Interctions

Interactions are considered in multidimensional models. Their presence means that the influence of the independent variable ($X_1$) on the dependent variable ($Y$) differs depending on the level of another independent variable ($X_2$) or a series of other independent variables. To discuss the interactions in multidimensional models one must determine the variables informing about possible interactions, i.e the product of appropriate variables. For that purpose we select the Interactions button in the window of the selected multidimensional analysis. In the window of interactions settings, with the CTRL button pressed, we determine the variables which are to form interactions and transfer the variables into the neighboring list with the use of an arrow. By pressing the OK button we will obtain appropriate columns in the datasheet.

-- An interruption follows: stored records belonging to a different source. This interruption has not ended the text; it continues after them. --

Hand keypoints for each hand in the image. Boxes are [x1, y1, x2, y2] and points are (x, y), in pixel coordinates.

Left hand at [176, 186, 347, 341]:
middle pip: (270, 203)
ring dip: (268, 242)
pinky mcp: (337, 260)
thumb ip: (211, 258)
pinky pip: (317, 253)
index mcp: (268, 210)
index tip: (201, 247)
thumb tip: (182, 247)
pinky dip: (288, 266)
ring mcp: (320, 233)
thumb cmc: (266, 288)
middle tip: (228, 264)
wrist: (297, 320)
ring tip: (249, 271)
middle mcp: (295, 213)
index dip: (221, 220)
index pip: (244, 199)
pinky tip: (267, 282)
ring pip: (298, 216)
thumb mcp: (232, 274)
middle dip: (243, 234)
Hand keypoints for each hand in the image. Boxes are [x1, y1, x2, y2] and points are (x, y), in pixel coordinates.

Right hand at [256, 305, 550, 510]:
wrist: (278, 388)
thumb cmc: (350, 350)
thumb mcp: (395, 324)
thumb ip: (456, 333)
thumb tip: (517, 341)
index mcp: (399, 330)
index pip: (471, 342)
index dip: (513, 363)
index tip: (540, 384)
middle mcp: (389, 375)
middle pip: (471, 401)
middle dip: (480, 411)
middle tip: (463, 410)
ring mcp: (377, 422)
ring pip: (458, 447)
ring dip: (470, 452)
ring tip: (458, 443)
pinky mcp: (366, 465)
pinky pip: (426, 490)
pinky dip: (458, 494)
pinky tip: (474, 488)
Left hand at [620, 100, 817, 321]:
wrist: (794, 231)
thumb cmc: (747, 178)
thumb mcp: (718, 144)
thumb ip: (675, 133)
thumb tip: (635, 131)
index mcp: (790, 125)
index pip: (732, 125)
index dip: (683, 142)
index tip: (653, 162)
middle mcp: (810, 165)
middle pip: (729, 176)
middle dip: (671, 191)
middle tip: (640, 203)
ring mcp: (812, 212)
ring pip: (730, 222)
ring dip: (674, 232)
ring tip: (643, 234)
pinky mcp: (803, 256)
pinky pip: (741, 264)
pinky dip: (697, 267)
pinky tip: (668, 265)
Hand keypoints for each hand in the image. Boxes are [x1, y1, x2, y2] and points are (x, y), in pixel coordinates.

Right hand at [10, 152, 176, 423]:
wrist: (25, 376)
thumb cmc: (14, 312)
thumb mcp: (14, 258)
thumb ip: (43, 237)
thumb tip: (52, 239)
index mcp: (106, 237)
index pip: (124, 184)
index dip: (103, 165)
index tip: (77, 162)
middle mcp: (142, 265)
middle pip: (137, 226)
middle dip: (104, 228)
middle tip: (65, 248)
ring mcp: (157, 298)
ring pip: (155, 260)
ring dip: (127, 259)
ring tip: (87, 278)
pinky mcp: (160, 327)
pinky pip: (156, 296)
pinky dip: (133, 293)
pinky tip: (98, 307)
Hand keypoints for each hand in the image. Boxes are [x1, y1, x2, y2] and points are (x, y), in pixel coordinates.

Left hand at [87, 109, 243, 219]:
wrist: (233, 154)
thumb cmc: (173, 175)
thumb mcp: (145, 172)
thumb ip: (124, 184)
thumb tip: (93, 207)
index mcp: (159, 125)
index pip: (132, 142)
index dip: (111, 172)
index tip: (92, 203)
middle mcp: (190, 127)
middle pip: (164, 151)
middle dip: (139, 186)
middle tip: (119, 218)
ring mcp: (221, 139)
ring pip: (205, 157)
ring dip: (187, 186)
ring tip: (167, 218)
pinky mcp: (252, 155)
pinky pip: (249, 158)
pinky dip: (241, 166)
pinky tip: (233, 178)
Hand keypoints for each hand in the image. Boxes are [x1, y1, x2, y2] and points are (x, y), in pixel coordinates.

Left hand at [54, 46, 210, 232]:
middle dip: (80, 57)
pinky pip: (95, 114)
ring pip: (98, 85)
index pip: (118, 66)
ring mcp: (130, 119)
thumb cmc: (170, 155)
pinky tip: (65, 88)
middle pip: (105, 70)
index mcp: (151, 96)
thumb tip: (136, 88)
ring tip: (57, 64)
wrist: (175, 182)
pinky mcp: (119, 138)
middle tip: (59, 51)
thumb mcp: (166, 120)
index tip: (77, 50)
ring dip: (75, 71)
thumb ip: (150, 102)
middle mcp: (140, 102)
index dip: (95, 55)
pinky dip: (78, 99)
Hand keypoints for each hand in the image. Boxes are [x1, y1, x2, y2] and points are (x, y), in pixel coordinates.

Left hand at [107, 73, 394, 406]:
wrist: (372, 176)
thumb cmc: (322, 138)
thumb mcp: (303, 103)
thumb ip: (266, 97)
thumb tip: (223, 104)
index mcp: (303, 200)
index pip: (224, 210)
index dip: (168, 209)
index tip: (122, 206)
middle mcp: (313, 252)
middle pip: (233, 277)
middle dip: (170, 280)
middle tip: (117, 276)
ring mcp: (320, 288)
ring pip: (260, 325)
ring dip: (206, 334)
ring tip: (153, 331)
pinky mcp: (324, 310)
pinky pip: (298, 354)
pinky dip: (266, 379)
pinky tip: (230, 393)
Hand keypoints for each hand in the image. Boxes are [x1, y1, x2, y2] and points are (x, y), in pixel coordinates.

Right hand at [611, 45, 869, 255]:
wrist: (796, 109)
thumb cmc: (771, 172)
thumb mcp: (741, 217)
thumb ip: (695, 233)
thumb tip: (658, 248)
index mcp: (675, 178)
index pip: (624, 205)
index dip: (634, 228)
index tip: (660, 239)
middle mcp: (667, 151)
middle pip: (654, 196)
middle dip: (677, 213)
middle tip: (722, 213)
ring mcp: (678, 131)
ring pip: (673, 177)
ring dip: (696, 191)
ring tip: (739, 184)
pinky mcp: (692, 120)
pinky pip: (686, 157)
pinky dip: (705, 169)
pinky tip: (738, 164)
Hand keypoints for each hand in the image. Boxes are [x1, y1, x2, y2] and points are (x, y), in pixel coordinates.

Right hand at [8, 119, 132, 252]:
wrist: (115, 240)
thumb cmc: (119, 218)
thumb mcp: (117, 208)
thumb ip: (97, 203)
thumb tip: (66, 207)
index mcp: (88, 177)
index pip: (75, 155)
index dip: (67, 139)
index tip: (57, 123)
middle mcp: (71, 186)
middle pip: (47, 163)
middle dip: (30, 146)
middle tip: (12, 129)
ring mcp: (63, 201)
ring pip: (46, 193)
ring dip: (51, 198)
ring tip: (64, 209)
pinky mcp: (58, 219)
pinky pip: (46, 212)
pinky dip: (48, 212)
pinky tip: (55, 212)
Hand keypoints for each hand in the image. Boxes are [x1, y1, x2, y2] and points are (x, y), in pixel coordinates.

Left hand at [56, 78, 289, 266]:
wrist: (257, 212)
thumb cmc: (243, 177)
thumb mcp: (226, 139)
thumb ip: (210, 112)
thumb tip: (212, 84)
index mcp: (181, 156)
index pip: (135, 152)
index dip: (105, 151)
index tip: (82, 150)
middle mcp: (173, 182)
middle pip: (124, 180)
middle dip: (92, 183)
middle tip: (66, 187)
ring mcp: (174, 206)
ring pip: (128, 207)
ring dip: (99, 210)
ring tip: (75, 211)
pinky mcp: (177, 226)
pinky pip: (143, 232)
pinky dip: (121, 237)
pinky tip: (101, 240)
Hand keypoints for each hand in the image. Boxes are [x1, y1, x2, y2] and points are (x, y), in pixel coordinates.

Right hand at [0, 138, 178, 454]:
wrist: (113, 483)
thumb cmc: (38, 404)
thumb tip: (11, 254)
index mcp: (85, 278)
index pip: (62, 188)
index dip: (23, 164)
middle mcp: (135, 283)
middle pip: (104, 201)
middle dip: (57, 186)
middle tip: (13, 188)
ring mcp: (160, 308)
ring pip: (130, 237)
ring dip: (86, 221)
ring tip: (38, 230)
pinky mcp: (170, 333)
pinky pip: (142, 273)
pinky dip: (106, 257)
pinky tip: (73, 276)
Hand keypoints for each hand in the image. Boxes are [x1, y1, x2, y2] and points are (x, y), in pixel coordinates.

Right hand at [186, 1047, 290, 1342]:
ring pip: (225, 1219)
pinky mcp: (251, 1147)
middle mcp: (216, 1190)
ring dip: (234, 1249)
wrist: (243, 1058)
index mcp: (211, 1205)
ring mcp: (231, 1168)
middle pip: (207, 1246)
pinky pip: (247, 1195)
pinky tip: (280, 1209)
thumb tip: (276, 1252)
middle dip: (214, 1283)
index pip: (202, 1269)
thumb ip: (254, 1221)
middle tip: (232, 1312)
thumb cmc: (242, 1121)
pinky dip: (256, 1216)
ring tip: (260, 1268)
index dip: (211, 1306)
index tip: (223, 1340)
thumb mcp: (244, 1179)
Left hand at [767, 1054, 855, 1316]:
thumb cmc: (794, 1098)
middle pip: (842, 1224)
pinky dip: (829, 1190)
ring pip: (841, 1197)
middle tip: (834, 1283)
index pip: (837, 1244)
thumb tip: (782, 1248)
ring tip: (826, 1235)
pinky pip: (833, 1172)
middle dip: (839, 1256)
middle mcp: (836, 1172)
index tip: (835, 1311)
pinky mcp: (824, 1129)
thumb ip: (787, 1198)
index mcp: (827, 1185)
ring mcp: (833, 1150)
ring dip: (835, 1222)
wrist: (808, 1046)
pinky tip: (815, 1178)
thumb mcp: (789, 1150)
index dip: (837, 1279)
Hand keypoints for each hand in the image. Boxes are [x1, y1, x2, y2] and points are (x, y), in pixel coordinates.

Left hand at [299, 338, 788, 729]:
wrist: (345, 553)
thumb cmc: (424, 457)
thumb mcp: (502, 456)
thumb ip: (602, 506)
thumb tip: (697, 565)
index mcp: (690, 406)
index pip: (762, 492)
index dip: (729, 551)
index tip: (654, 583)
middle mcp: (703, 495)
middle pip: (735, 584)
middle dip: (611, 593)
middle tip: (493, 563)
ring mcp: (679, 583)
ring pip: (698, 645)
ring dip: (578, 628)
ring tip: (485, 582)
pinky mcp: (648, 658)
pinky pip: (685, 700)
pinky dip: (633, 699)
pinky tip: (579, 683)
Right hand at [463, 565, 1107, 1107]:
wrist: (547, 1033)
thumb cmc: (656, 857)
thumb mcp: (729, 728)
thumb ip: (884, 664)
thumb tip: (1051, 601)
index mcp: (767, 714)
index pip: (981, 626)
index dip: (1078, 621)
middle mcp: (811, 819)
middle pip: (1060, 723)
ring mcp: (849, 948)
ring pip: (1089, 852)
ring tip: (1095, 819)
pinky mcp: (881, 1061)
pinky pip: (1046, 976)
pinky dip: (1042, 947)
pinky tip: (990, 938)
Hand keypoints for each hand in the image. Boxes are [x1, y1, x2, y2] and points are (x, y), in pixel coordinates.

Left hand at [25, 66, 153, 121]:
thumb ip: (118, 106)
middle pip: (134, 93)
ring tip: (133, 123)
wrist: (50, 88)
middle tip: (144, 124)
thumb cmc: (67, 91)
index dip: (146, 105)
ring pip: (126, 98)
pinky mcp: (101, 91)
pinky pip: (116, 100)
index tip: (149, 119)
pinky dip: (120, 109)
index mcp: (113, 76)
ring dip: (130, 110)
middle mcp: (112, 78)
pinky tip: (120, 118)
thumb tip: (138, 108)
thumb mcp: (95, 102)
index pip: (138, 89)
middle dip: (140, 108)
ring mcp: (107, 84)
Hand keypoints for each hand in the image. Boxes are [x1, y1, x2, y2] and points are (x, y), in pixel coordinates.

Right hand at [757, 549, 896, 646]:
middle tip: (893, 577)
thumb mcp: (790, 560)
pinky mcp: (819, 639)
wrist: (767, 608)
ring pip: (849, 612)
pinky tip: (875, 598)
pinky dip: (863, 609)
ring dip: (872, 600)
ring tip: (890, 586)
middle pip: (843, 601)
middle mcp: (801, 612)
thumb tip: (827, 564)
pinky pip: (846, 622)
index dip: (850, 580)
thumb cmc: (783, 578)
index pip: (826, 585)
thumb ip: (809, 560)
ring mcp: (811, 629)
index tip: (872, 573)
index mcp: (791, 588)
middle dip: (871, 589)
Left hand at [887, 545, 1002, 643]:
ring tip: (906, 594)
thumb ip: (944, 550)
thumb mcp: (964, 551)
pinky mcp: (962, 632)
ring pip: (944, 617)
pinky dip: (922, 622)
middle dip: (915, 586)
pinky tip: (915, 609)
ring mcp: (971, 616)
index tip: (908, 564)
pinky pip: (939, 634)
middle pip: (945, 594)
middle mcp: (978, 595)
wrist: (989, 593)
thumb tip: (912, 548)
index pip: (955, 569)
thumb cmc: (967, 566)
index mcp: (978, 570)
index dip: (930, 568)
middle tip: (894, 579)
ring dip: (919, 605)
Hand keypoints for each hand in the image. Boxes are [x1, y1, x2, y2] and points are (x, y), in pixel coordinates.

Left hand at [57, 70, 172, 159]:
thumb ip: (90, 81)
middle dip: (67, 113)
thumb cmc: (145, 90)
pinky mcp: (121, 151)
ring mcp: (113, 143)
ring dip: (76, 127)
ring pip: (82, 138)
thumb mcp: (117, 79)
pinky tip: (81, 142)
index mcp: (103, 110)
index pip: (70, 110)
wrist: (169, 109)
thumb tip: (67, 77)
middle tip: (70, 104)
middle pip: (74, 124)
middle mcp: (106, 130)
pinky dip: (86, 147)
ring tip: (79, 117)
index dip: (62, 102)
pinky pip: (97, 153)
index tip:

In the analysis of the interaction the choice of appropriate coding of dichotomous variables allows the avoidance of the over-parametrization related to interactions. Over-parametrization causes the effects of the lower order for dichotomous variables to be redundant with respect to the confounding interactions of the higher order. As a result, the inclusion of the interactions of the higher order in the model annuls the effect of the interactions of the lower orders, not allowing an appropriate evaluation of the latter. In order to avoid the over-parametrization in a model in which there are interactions of dichotomous variables it is recommended to choose the option effect coding.

In models with interactions, remember to „trim” them appropriately, so that when removing the main effects, we also remove the effects of higher orders that depend on them. That is: if in a model we have the following variables (main effects): $X_1$, $X_2$, $X_3$ and interactions: $X_1*X_2$, $X_1*X_3$, $X_2*X_3$, $X_1*X_2*X_3$, then by removing the variable $X_1$ from the model we must also remove the interactions in which it occurs, viz: $X_1*X_2$, $X_1*X_3$ and $X_1*X_2*X_3$.